Records from a data source ▸
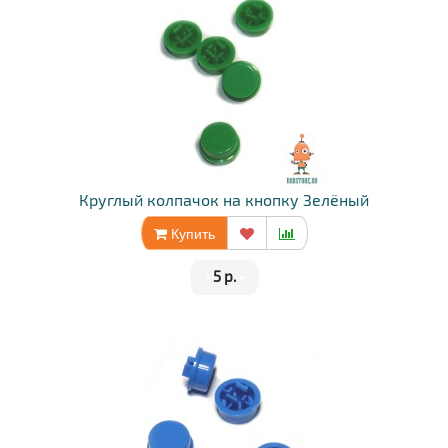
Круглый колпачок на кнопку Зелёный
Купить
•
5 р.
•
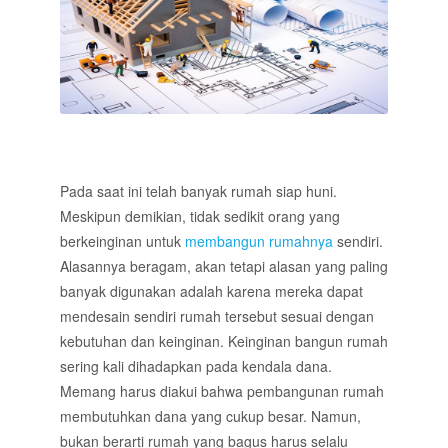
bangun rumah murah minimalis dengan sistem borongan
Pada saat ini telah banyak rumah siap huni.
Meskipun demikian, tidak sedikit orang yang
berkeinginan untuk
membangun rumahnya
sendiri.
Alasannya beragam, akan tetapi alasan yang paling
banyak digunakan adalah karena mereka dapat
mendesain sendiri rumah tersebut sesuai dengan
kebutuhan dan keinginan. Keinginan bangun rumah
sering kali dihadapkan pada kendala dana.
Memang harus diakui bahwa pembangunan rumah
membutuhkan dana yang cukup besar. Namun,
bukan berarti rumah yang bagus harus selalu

==

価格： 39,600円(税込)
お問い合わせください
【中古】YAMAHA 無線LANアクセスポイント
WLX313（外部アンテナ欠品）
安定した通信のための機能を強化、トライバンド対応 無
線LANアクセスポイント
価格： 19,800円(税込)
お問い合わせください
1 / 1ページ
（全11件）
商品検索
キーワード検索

WHAT YOU WILL DO ▸ Starting at the line above that holds "Alasannya beragam, akan" and ending at the line that holds "bukan berarti rumah yang bagus harus selalu", transcribe each line exactly and include no other lines.

YOUR SOLUTION ▸
Alasannya beragam, akan tetapi alasan yang paling
banyak digunakan adalah karena mereka dapat
mendesain sendiri rumah tersebut sesuai dengan
kebutuhan dan keinginan. Keinginan bangun rumah
sering kali dihadapkan pada kendala dana.
Memang harus diakui bahwa pembangunan rumah
membutuhkan dana yang cukup besar. Namun,
bukan berarti rumah yang bagus harus selalu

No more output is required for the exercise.